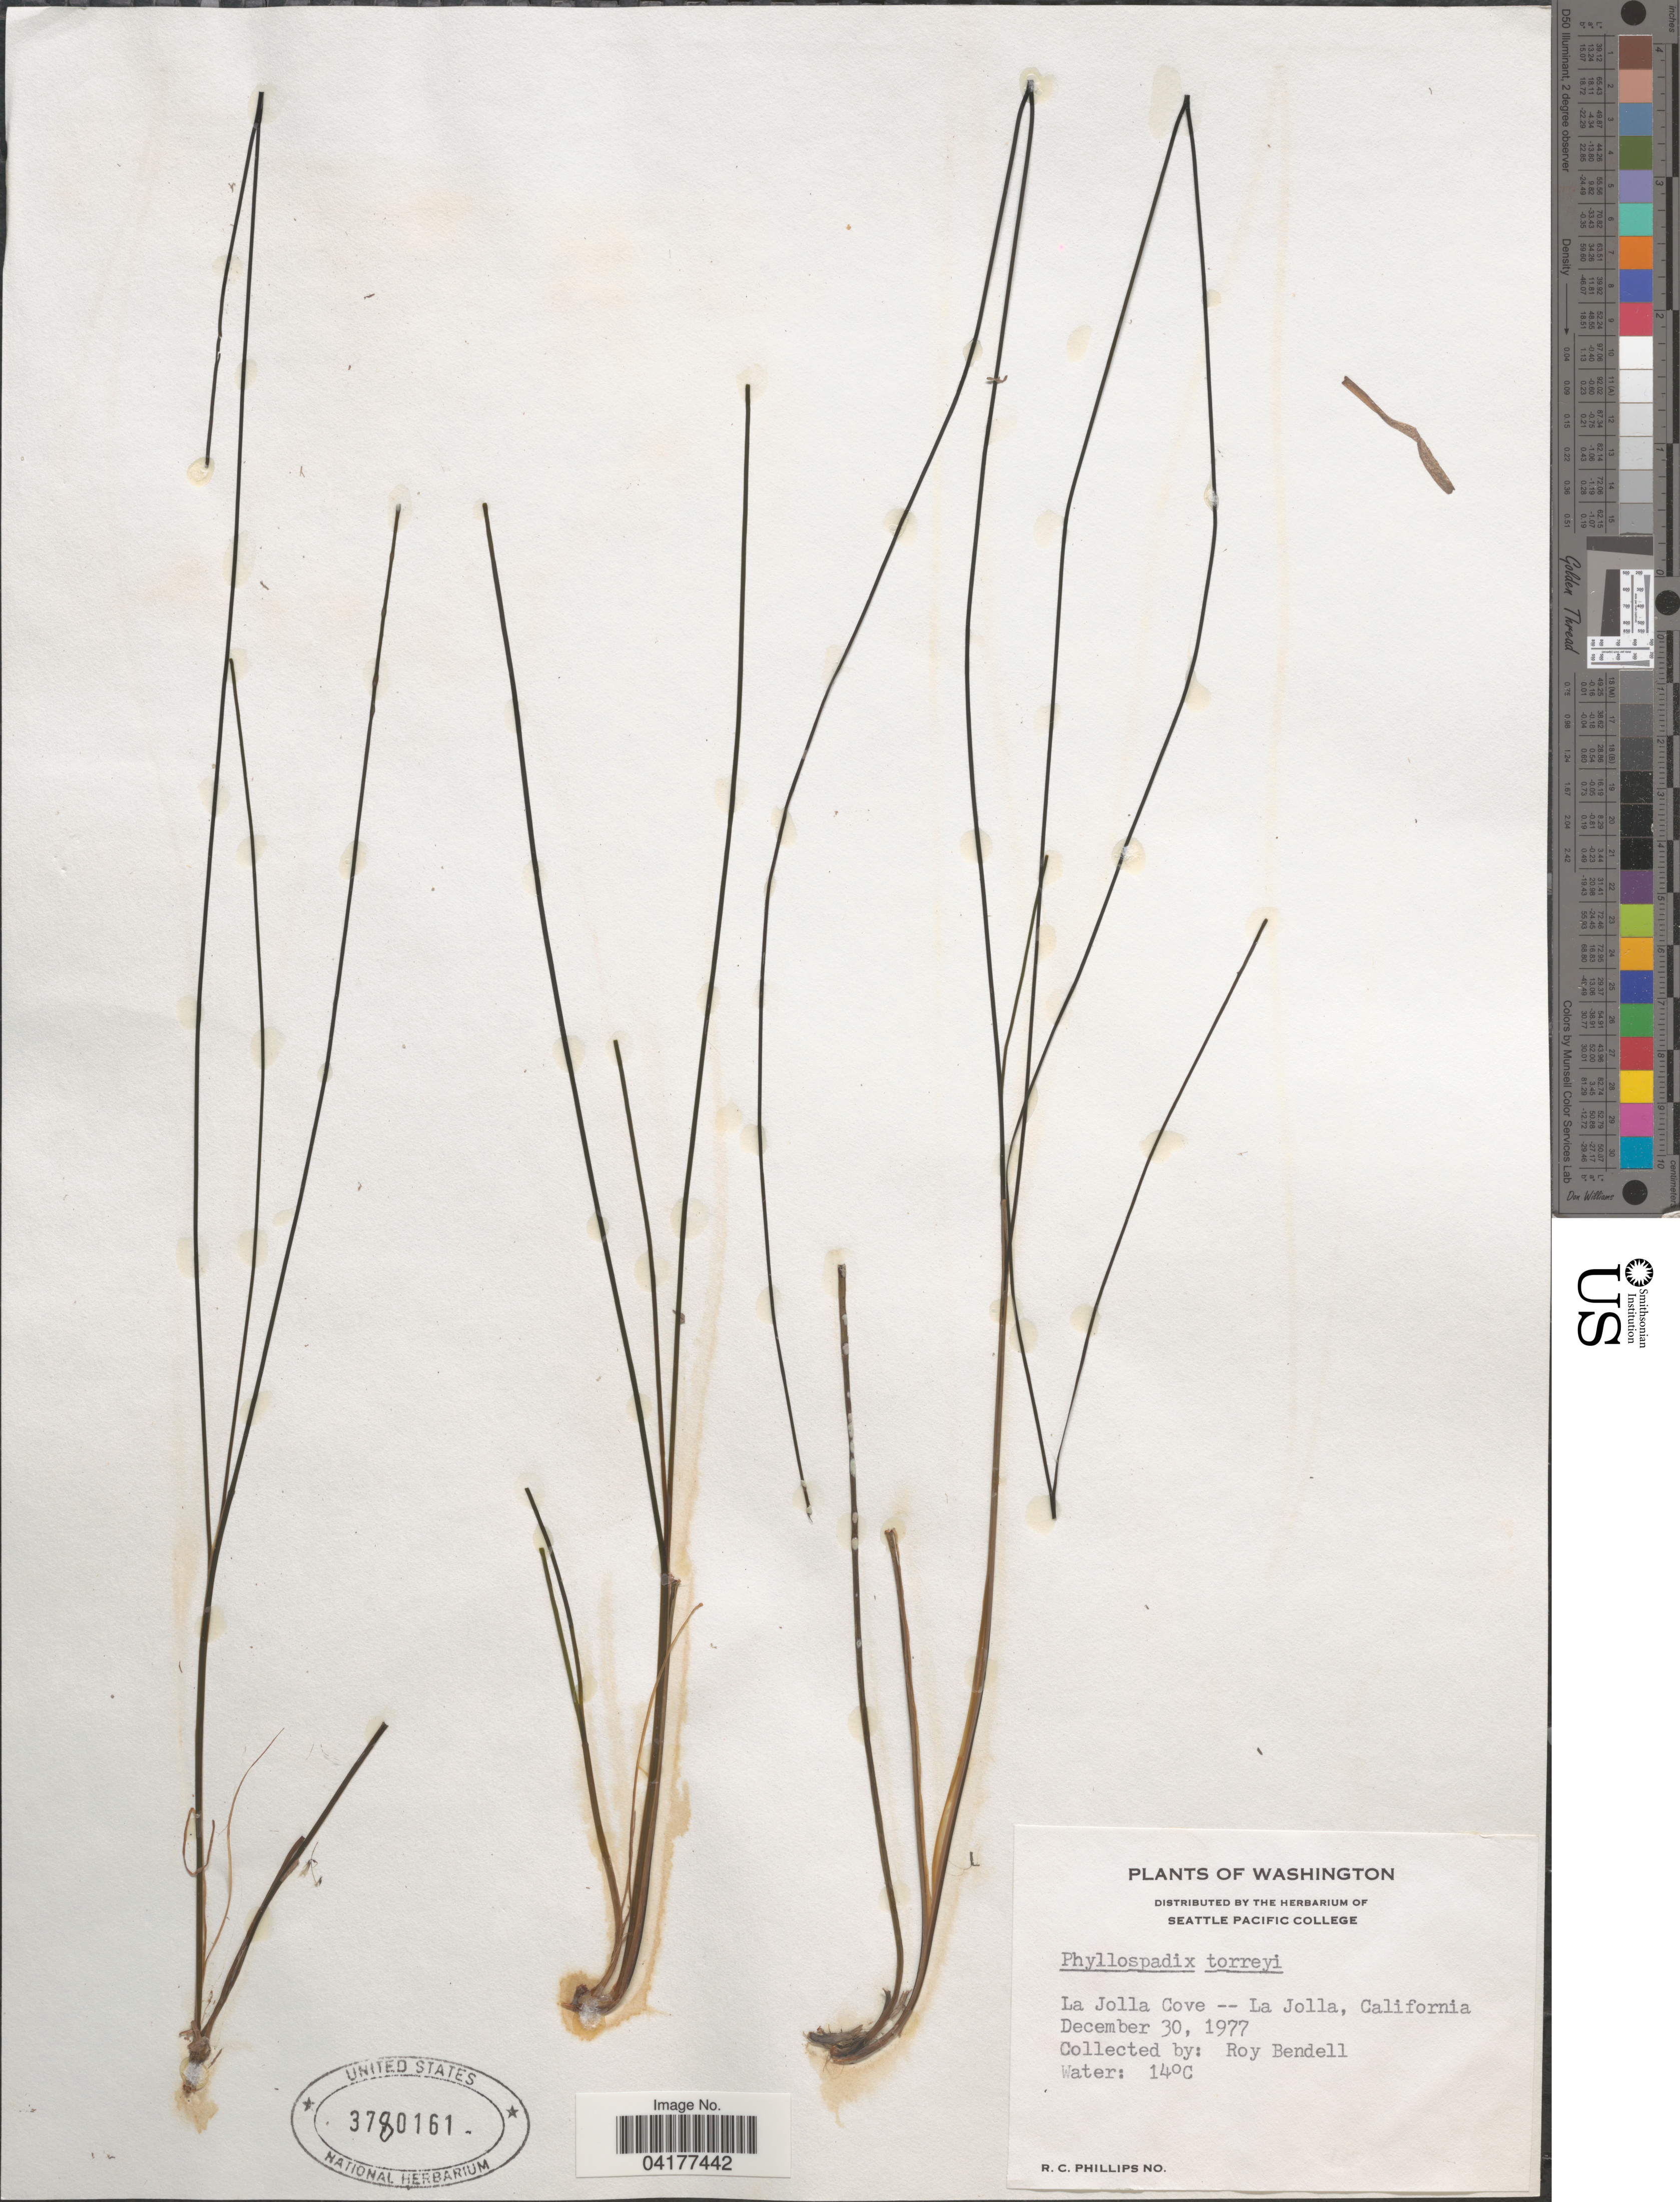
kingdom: Plantae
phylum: Tracheophyta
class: Liliopsida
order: Alismatales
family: Zosteraceae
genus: Phyllospadix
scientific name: Phyllospadix torreyi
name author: S. Watson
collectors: R. Bendell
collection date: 1977-12-30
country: United States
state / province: California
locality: La Jolla Cove -- La Jolla.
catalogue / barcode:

===

◆ Goal of the exercise: Rewrite the lines of the rows as a numbered list, starting at the line containing "country: United States" and ending at the last line of the rows. Leave out any blank lines.

◆ Completed exercise:
1. country: United States
2. state / province: California
3. locality: La Jolla Cove -- La Jolla.
4. catalogue / barcode:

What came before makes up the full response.